Data section »
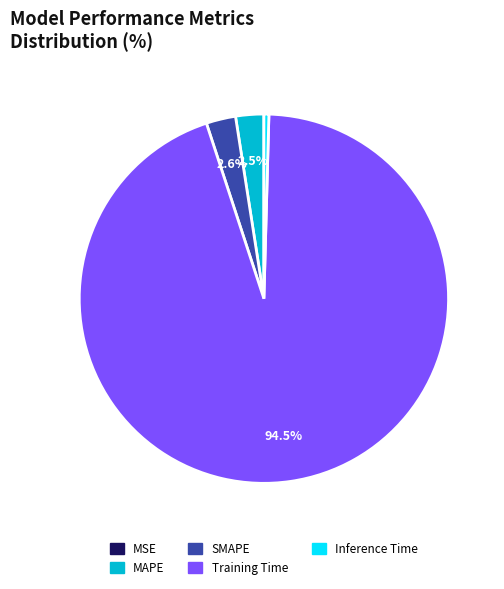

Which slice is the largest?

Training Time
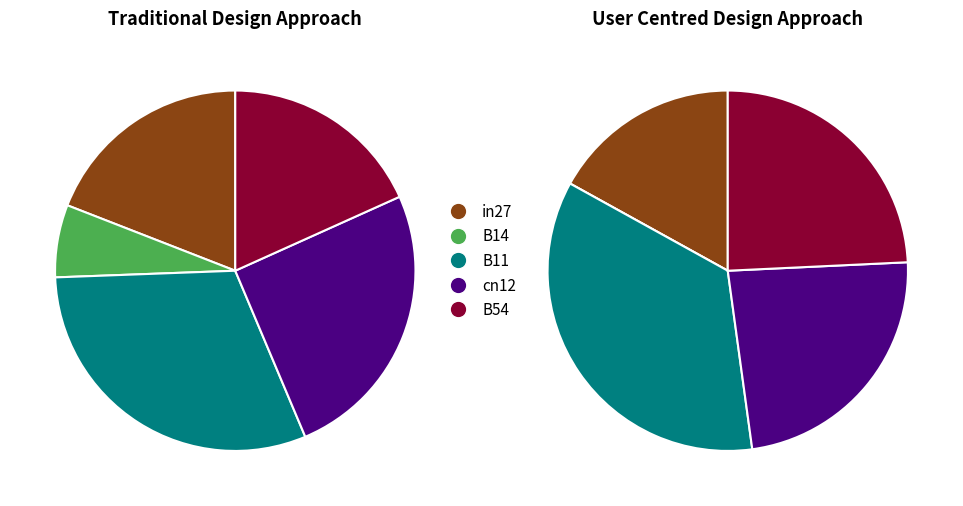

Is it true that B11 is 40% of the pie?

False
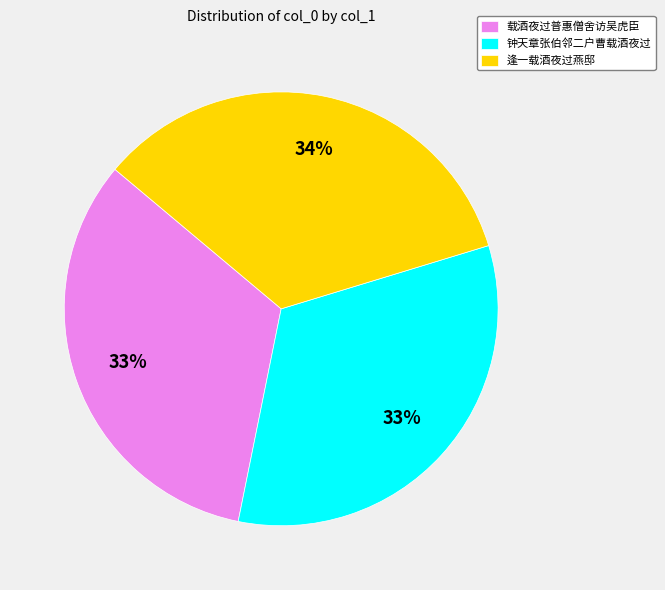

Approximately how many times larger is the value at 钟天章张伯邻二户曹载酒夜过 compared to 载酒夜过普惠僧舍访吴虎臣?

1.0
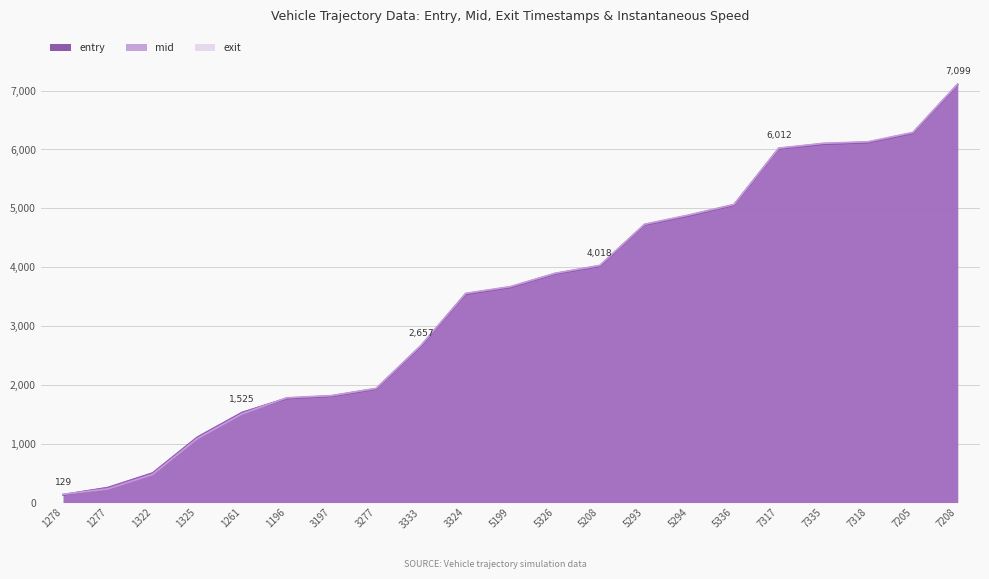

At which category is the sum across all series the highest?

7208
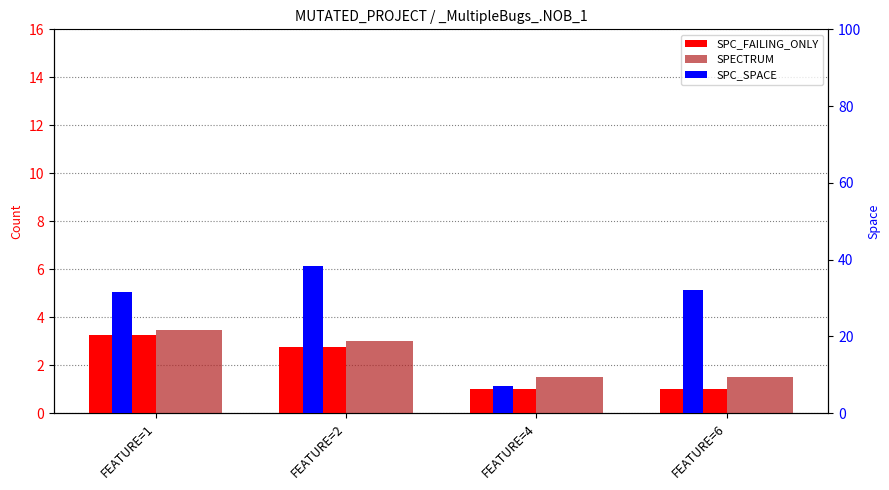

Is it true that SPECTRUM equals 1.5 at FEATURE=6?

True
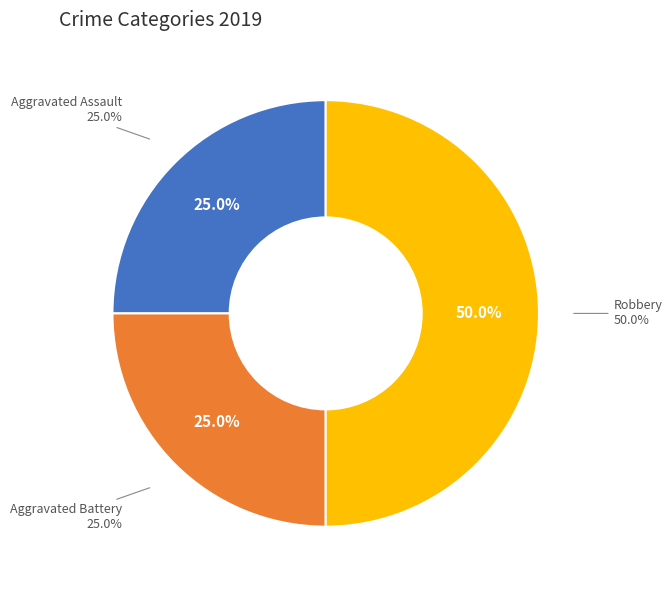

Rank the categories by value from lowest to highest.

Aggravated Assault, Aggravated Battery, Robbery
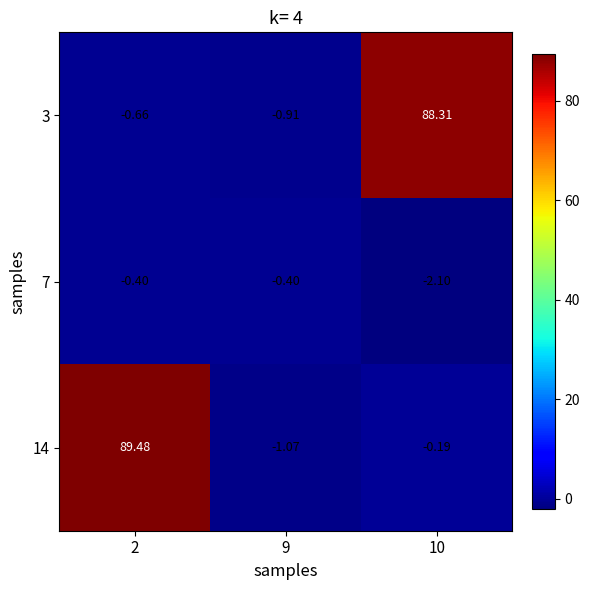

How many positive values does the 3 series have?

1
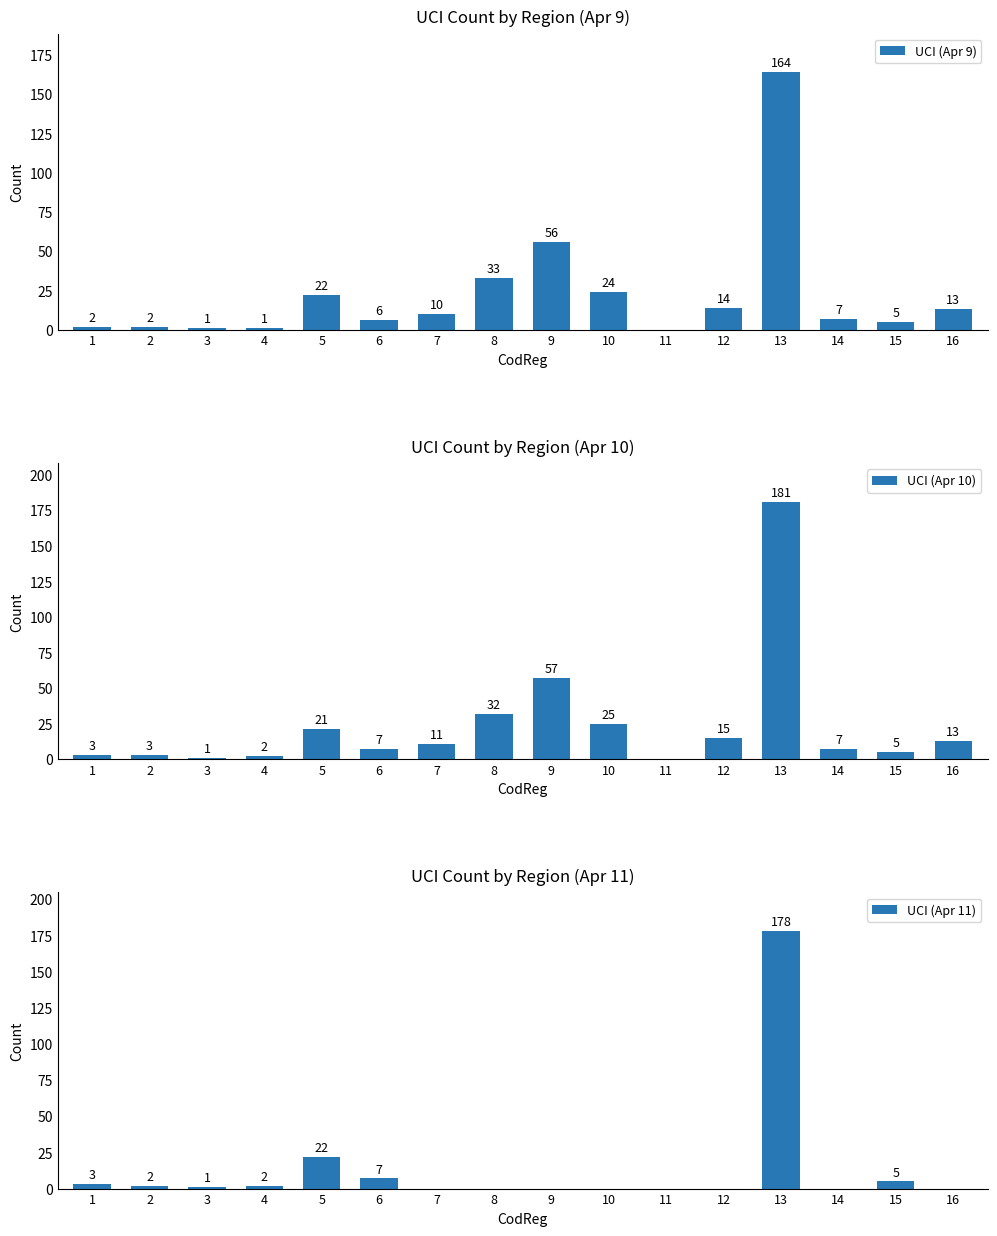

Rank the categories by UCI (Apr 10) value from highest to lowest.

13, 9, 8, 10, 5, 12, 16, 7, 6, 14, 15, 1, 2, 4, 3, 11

Task objective »
Present every line of the data above as a numbered list, dropping the blank lines and leaving out the picture placeholders.

Solution below »
1. Which slice is the largest?
2. Training Time
3. Is it true that B11 is 40% of the pie?
4. False
5. Approximately how many times larger is the value at 钟天章张伯邻二户曹载酒夜过 compared to 载酒夜过普惠僧舍访吴虎臣?
6. 1.0
7. At which category is the sum across all series the highest?
8. 7208
9. Is it true that SPECTRUM equals 1.5 at FEATURE=6?
10. True
11. Rank the categories by value from lowest to highest.
12. Aggravated Assault, Aggravated Battery, Robbery
13. How many positive values does the 3 series have?
14. 1
15. Rank the categories by UCI (Apr 10) value from highest to lowest.
16. 13, 9, 8, 10, 5, 12, 16, 7, 6, 14, 15, 1, 2, 4, 3, 11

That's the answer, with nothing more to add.